## Task details
Copy the advertising news text starting at the words "Publicis Leads New" and ending after "with 848 wins.", renaming "Publicis" to "Publicis Groupe" throughout.
[Text passage — start]
Publicis Leads New Business Wins in 2025
Publicis dominated new business wins last year, according to Mediasense’s latest rankings of the major holding companies, with 1,458 pitch wins in 2025. The rankings break out Omnicom and IPG separately, but when combined the results would put Omnicom in second place with 848 wins.
One-Third of US Media Experts Consider GenAI Hallucinations Brand-Suitable
Almost one-third of US digital media experts consider AI-generated content that contains inaccurate information or hallucinations suitable to advertise around, according to the ‘2026 Industry Pulse Report’ from IAS and YouGov. Tolerance rises to 40 percent for content that regurgitates or plagiarises existing content. “Not all AI-generated content is created equal, and marketers will need to distinguish between high- and low-quality environments as AI production grows,” said the report.
Netflix Leans into Japanese and South Korean Content
The proportion of Japanese content on Netflix, Amazon Pime Video, Disney+, Apple TV and Paramount+ has more than doubled over the past year, from 3 percent of programming in January 2025 to 6.1 percent in February 2026, according to the latest update from the Gracenote Data Hub.
[Text passage — finish]
[Dataset entries — start]
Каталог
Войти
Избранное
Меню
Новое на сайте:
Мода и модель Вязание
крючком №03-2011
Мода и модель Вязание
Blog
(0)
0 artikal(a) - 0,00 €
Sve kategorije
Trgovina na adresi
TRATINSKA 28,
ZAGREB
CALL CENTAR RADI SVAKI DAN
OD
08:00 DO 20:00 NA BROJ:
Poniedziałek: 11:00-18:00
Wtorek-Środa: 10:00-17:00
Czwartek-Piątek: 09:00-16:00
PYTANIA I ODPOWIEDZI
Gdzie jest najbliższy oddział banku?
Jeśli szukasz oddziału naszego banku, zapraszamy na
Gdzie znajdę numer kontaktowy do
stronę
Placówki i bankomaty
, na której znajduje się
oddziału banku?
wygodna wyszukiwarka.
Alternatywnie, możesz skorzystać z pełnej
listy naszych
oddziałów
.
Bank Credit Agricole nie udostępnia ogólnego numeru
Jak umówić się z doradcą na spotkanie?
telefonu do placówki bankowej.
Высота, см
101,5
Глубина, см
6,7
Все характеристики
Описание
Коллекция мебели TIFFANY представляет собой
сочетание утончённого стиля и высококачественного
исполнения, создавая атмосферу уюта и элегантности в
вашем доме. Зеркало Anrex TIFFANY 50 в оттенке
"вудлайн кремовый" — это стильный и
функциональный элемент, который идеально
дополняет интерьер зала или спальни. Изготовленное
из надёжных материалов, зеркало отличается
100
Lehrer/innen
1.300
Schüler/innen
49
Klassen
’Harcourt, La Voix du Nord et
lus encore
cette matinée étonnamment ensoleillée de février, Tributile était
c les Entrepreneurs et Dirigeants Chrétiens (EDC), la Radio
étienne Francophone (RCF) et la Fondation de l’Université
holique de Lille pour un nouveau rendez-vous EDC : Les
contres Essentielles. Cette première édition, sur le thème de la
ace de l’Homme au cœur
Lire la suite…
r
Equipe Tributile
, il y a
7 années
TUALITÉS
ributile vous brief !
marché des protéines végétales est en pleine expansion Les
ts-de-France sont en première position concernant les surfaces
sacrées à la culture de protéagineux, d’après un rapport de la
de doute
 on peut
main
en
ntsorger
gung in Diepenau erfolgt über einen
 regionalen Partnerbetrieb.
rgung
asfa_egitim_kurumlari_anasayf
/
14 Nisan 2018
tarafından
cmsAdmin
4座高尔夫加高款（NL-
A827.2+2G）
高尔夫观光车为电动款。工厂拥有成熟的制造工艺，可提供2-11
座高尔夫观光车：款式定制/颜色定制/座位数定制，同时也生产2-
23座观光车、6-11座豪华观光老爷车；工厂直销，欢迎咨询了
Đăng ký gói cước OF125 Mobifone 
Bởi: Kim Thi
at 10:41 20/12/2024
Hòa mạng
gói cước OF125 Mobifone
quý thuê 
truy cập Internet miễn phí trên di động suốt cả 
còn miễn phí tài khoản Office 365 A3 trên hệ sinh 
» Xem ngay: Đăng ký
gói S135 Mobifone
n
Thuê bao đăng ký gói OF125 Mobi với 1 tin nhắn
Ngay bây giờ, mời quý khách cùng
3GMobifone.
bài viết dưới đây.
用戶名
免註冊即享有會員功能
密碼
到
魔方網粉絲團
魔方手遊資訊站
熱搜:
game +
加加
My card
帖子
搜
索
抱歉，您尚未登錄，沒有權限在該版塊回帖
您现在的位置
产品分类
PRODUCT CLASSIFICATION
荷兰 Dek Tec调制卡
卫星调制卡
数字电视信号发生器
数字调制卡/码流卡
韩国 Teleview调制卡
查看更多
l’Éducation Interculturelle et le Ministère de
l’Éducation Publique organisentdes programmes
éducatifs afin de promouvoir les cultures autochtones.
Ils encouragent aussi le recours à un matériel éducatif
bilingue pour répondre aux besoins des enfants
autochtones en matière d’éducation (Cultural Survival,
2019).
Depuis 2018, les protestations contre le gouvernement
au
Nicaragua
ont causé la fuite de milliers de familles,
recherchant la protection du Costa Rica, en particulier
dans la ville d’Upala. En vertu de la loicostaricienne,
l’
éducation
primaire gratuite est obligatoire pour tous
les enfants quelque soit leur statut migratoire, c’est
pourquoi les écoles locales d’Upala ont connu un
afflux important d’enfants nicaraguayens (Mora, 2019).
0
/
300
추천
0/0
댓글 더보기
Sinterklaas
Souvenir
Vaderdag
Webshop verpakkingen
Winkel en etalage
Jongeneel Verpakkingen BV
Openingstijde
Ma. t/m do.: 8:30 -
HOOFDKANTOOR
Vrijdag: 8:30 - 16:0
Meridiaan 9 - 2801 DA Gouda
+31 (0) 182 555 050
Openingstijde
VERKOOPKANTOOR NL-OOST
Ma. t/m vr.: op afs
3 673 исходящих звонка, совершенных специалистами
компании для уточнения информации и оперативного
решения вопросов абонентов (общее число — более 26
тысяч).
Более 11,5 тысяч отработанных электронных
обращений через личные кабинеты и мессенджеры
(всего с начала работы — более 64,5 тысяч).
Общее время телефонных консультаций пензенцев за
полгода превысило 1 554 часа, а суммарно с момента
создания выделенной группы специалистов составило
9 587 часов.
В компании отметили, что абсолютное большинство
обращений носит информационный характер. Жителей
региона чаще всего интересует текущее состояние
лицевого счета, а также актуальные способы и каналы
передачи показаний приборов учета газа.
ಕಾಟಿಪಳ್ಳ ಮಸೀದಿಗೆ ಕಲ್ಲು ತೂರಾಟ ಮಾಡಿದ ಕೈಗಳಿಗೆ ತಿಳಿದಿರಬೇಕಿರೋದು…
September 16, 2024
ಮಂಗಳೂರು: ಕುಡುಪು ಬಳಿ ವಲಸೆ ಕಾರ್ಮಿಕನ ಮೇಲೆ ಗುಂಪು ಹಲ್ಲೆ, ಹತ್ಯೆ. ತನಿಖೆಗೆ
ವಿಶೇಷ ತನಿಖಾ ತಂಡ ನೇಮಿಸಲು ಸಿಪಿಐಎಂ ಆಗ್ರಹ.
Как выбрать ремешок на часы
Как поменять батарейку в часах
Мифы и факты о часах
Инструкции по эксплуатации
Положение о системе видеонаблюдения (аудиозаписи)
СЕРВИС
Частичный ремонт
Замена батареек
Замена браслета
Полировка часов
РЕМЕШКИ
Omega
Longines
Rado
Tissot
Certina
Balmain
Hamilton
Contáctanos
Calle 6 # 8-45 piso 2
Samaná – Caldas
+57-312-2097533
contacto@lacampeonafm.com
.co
[Dataset entries — finish]
## Answer to this exercise
Publicis Groupe Leads New Business Wins in 2025
Publicis Groupe dominated new business wins last year, according to Mediasense’s latest rankings of the major holding companies, with 1,458 pitch wins in 2025. The rankings break out Omnicom and IPG separately, but when combined the results would put Omnicom in second place with 848 wins.